Revista

L
a Revista de la Pátria Grande


IDÉIAS EM REDE / IDEAS EN RED

Desastres ambientais, vulnerabilidade social e pobreza
Selene Herculano[1]
Rio de Janeiro - Brasil

Foto Rodolpho Oliva
La problemática ambiental encontró espacio permanente en los medios de comunicación, pero presentada en forma genérica, como si afectase a todos con la misma intensidad y de la misma forma. Si esta percepción es verdadera a largo plazo, a corto y medio plazo la degradación ambiental afecta a los más pobres y socialmente vulnerables, como es el caso de los llamados refugiados ambientales, víctimas de desastres naturales que ya alcanzan más de 40 millones de personas en el mundo y que acaban cayendo en estado de miserabilidad. Los gobiernos crean medidas que pretenden controlar la calidad ambiental, acompañar los accidentes ambientales, etc, pero no llegan a ser eficaces porque no se articulan con políticas habitacionales y urbanas, con políticas de responsabilidad social y ambiental de empresas y con una política de gestión colectiva y participativa local.

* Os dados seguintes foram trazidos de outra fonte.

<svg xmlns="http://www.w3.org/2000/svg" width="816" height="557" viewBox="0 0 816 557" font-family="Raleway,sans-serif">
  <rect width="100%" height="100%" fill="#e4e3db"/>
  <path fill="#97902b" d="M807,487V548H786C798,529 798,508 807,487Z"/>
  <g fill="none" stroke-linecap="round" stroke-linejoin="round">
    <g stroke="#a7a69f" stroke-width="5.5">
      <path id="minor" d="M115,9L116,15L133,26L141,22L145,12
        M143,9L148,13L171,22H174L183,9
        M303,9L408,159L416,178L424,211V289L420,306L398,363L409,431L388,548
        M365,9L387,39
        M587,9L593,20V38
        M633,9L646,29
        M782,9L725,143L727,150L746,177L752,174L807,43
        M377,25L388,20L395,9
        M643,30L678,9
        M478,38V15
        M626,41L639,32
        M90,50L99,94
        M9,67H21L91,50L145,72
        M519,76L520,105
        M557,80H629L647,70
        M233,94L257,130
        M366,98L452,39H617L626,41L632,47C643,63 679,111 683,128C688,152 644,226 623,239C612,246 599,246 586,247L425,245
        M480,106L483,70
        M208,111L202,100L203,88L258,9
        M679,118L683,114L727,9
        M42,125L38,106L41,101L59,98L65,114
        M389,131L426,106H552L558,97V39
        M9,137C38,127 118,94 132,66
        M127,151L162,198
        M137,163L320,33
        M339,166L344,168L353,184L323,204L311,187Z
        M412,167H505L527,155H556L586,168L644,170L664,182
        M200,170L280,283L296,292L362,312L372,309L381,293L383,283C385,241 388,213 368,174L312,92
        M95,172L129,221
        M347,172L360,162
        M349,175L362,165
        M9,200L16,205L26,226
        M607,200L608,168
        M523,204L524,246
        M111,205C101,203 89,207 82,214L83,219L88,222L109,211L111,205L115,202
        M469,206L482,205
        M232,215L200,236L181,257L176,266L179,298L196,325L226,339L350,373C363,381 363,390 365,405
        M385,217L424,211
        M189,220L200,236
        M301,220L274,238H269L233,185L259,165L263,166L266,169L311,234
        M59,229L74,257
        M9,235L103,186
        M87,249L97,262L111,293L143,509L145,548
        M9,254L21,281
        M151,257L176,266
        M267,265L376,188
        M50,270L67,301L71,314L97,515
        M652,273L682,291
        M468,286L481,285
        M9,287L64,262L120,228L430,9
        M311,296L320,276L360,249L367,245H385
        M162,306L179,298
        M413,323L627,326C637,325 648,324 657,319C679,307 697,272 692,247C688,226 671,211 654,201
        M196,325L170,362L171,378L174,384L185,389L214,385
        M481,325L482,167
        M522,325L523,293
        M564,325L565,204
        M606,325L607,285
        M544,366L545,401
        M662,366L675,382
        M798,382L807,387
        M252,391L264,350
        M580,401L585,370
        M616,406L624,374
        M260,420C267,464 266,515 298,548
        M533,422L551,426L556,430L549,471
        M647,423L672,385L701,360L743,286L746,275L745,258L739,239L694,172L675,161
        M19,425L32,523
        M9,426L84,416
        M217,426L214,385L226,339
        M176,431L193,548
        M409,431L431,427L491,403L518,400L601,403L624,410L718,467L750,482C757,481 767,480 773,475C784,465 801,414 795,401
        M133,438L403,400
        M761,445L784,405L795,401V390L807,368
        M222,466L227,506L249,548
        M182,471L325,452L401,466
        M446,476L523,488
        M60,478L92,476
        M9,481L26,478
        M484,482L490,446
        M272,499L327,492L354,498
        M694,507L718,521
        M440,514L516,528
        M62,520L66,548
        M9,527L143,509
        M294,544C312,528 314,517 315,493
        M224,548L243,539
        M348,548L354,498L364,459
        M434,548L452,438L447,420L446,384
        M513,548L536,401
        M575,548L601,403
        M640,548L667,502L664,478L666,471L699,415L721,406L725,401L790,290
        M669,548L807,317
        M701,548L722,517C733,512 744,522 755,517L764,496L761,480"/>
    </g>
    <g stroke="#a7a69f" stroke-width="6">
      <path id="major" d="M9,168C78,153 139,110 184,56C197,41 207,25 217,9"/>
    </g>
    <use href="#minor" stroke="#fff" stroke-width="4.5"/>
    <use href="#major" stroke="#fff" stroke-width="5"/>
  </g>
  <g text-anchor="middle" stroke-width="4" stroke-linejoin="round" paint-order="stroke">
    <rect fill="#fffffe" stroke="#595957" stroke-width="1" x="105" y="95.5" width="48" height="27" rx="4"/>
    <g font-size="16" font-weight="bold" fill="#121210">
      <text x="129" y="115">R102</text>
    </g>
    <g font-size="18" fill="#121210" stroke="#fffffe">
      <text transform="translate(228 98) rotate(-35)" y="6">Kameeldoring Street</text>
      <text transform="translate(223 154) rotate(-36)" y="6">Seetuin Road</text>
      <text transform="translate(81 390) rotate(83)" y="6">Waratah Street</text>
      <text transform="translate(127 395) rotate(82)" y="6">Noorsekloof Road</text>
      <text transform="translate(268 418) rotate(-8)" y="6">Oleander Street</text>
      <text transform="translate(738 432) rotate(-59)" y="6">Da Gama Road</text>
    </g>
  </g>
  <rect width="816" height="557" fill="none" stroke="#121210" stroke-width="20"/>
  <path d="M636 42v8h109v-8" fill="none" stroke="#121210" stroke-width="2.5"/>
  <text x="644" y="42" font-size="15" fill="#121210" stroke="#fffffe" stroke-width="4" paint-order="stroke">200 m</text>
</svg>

Já há alguns anos a temática ambiental encontrou seu espaço permanente na mídia e se institucionalizou através de legislação e da criação de organismos oficiais em todos os níveis da esfera estatal; em programas educacionais e de pesquisas; em inúmeras associações civis de diferentes perfis (movimentos e associações ambientalistas, comissões empresariais, ONGs de assessoria à organização popular, pastorais eclesiásticas, grupos religiosos, associações de bairro, etc.). Temas como o aquecimento do planeta pelo efeito estufa, as alterações climáticas, a extinção de espécies, os processos de desertificação, as diversas formas de poluição ambiental aérea, das águas e do solo, a elevação dos mares são de ampla veiculação e entendimento. Entretanto, se existe a divulgação desse temário, ele é apresentado de forma genérica, como se afetasse a todos com a mesma intensidade e de forma igual. Embora a longo prazo isso seja verdade, a curto e médio prazo a degradação ambiental afeta os mais pobres e socialmente vulneráveis. E talvez seu enfrentamento continue sendo negligenciado porque os danos ambientais e seus custos em doenças, mortes e baixa qualidade de vida são empurrados para os mais vulneráveis, os pobres, os socialmente invisíveis.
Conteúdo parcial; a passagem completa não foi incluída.